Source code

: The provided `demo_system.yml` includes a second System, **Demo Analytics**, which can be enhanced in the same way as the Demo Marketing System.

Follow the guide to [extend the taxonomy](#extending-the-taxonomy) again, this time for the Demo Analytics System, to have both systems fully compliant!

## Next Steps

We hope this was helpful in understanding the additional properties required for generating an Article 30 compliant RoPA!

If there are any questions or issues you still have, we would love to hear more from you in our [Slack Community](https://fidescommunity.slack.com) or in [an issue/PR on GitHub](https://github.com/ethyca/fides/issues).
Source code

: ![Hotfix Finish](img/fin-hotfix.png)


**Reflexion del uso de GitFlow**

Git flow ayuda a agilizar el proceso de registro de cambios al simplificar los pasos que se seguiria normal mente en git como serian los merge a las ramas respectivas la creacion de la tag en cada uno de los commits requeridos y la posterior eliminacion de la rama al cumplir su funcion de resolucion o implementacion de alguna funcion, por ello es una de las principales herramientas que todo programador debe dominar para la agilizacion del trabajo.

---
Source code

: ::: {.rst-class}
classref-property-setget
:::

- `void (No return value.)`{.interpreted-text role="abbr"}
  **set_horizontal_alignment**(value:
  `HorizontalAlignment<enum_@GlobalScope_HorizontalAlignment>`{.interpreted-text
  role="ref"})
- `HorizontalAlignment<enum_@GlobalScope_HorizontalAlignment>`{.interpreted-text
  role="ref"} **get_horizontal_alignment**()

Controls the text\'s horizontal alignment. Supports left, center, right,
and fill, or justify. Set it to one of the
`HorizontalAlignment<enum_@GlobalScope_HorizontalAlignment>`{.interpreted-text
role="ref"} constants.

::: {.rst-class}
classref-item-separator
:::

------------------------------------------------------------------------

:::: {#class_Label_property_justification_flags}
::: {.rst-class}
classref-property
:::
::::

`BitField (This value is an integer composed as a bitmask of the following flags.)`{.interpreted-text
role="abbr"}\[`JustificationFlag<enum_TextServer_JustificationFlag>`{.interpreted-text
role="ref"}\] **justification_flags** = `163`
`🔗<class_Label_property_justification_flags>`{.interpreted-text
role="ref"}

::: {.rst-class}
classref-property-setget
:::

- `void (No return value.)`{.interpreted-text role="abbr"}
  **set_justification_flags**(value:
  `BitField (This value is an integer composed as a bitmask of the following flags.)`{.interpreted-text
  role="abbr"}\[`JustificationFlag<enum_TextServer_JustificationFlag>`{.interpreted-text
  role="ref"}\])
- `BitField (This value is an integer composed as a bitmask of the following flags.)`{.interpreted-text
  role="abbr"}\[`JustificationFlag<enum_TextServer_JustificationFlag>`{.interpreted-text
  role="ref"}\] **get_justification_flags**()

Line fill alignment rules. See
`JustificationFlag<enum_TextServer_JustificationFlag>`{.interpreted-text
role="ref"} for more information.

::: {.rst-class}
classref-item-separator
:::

> Work to complete
Count the lines of the material that contain the string "integer", treating uppercase and lowercase as different. Reply with the number alone.

> The completed task
3